Date: 20091113
Docket: T-1948-08
Citation: 2009 FC 1157
Ottawa, Ontario, November 13,
2009
PRESENT: The Honourable Mr. Justice Shore
BETWEEN:
THE MINISTER OF CITIZENSHIP
AND IMMIGRATION
Applicant
and
SLAVOLJUPKA
ZEGARAC
Respondent
REASONS FOR JUDGMENT AND JUDGMENT
(Correction
to name of Applicant’s Counsel at para. 2 and Counsel Sheet)
I. Introduction
[1]
A
Citizenship Judge must provide adequate reasons to ensure for an understanding
as to why citizenship was granted.
II. Judicial Procedure
[2]
This
is an appeal by the Minister of Citizenship and Immigration of a decision of a
Citizenship Judge, dated June 23, 2008, granting the Respondent citizenship.
The Applicant makes this appeal on the grounds that the Citizenship Judge
committed a reviewable error by providing insufficient reasons for his
conclusion that the Respondent had satisfied the residency requirement set out
in paragraph 5.(1)(c) of the Citizenship Act, 1974-75-76, c. 108.
(N.B. Counsel for the Applicant is Ms. Camille N. Audain; the Respondent has
not filed any materials and was represented by her husband, Mr. Dusan Zegarac
as she is out of the country).
III. Background
[3]
The
Respondent, Ms. Slavoljupka Zegarac, is a citizen of Serbia who landed in Canada on June 9,
1994. On April 4, 2006, Ms. Zegarac applied for citizenship.
[4]
When
Ms. Zegarac applied for citizenship, she noted that she travelled outside of
Canada twice; between June 15, 2001 and August 10, 2001 and again between April
10, 2005 and May28, 2005 (Applicant’s Memorandum of Fact and Law at para. 3).
[5]
The
Applicant takes issue with Ms. Zegarac’s residency in Canada during this
period. The Applicant points to evidence that was before the Citizenship Judge
which shows Ms. Zegarac travelled to Serbia in 2001 and did not return to Canada
until 2005 (Applicant’s Memorandum of Fact and Law at para. 4). If the
Citizenship Judge had accepted this evidence, Ms. Zegarac would have failed to
meet her residency requirements under paragraph 5.(1)(c) of the Citizenship
Act.
IV. Issue
[6]
Did
the Citizenship Judge fail to give sufficient reasons for allowing the
Respondent’s application?
V. Decision under Review
[7]
Ms.
Zegarac filed her application for citizenship on April 4, 2006 (Tribunal Record
(TR) at p. 1). Since the Act requires citizenship applicants to acquire at
least three years of residence in Canada in the four years
preceding their application for citizenship, Ms. Zegarac had to acquire three
years of residence between April 4, 2002 and April 4, 2006.
[8]
The
Citizenship Judge found that Ms. Zegarac had acquired 48 days of absence from Canada during the
relevant period and accordingly granted her application for citizenship on
October 27, 2008 (TR at p. 1).
VI. Relevant Legislative Provisions
[9]
Subsection
5.(1) of the Citizenship Act states:
|
Grant of citizenship
5. (1)

SOURCE MATERIAL
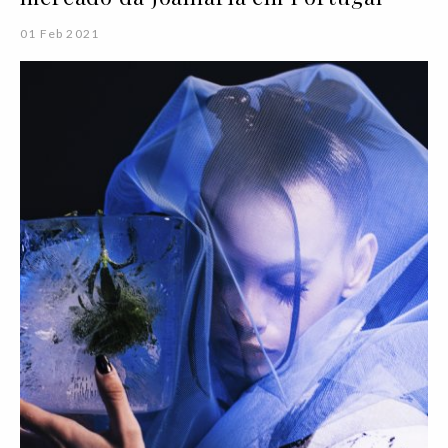
01 Feb 2021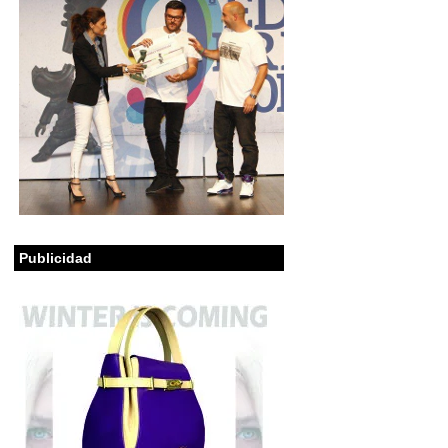
Publicidad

EXPLORE THE MATERIAL
[1] In the judgment, rewrite the passage starting at "I. Introduction" and ending at "1974-75-76, c. 108.", changing "Citizenship Judge" to "Immigration Officer".
[2] List every heading marked with a Roman numeral in the judgment.

SOLUTIONS FOR EACH TASK
[1]
I. Introduction
[1]
A
Immigration Officer must provide adequate reasons to ensure for an understanding
as to why citizenship was granted.
II. Judicial Procedure
[2]
This
is an appeal by the Minister of Citizenship and Immigration of a decision of a
Immigration Officer, dated June 23, 2008, granting the Respondent citizenship.
The Applicant makes this appeal on the grounds that the Immigration Officer
committed a reviewable error by providing insufficient reasons for his
conclusion that the Respondent had satisfied the residency requirement set out
in paragraph 5.(1)(c) of the Citizenship Act, 1974-75-76, c. 108.

[2]
I. Introduction
II. Judicial Procedure
III. Background
IV. Issue
V. Decision under Review
VI. Relevant Legislative Provisions